When Josh Hamilton signed with the Rangers this offseason, we all had the same hopes for one last hurrah, after his attempted comeback in 2016 resulted in a missed season.
Rangers fans, much like most baseball fans (outside of Anaheim), have memory banks full of Herculean memories of Josh; the 2008 home run derby, the 2010 MVP, the 2011 game 6 home run, the 2012 4-bomb game in Baltimore. For several seasons, Hamilton wasn’t just a baseball player, he was The Natural embodied, he was a Disney movie occurring before our very eyes, he was a storybook waiting for a beautiful ending.
Unfortunately, not all stories have that perfect conclusion.
For the moment, it seems as if Hamilton has dodged a bullet, with his trip to Houston revealing that there is no major damage in his knee from the “funny feeling” he had in it earlier this week. However, this emergency trip probably gives us insight into what we can realistically expect from Josh this season.
To put it bluntly; nothing.
I hope I’m wrong. I hope Josh Hamilton eases into a first base/DH role and is able to stay on the field. I hope that he can gain back even 50% of that previous magic.
But in all reality, that’s probably not happening.
The way the Texas Rangers fan base looks at Josh Hamilton is absolutely unique. There is the rose colored glasses camp, that understands that Josh will forever be a Texas legend, but is unwilling to admit that he is no longer that player, with the years of damage to his body limiting his ability to even stay on the field. Then there is the “Josh is a traitor” camp, who is unwilling to forgive a regretful press conference he had with his now ex-wife when he left town, and who only focuses on that dropped fly ball in game 2012 game 162.
Somehow, some way, we all need to figure out how to live in the middle.
Do both camps have some validity to their thought process? Absolutely. But, as a whole, we need to take some thoughts from both.
Camp one is absolutely correct; Josh Hamilton is and forever will be a Texas Rangers legend.
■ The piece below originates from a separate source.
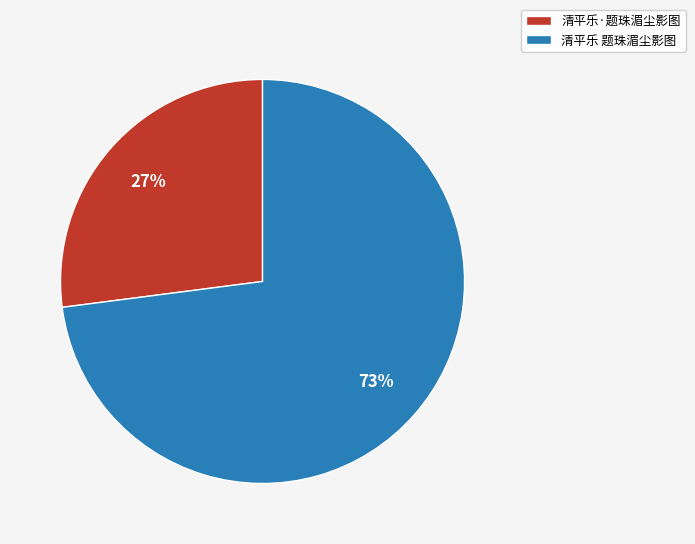

What is the smallest slice in the pie chart?

清平乐·题珠湄尘影图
For a few seasons, Josh was the greatest player Texas had ever seen, taking the franchise to places it had never been, and, if Nelly Cruz had caught a fly ball, his 2011 Game 6 home run would be the greatest moment in franchise history as well as one of the iconic moments in the anthology of Major League Baseball.
Camp two is correct in having doubts, they are correct in being hurt, but are incredibly incorrect in being unwilling to forgive Josh and diminish the importance of the things he did while here the first time.
When we combine the two, Rangers’ fans must understand that despite his previous expectations, all thoughts of Josh moving forward must be tempered by an unfortunate dose of realism.
The correct way to think of it is that anything Josh Hamilton contributes to the 2017 Texas Rangers is a bonus. Any hit, any RBI, any homerun should be treated as if it’s an unexpected bonus, rather than the previous expected performance. The man’s body is done. He was too hard on it for too long, first off of the field, then by going full speed at all times once he worked his way back onto it.
Even if he makes the roster, it can be easily assumed that Josh will spend a good portion of the season on the disabled list (maybe he and Choo can just take turns combine forces to form a full season DH). The idea that Josh will come back, be the 2010 version of himself, and complete the story book ending of leading the Rangers to finally getting that ring is too far-fetched for anyone to consider at this point.
There can still be a happy ending to this Josh Hamilton movie, but perhaps it isn’t the one we all expected. Maybe being around the Rangers clubhouse, reconnecting with old friends and teammates, and being welcomed home on a daily basis by a fan base who once adored him is all Josh needs to remain sober and continue to deal with the stress of his divorce. Maybe Josh’s voice is the one Matt Bush needs to hear when the temptation to drink arises during the course of the season.
Maybe the happy ending to the Josh Hamilton story is not one that we see in the boxscore, but one that echoes in the everyday life of other human beings.
And I’m OK with that.
Maybe it’s time would all should be.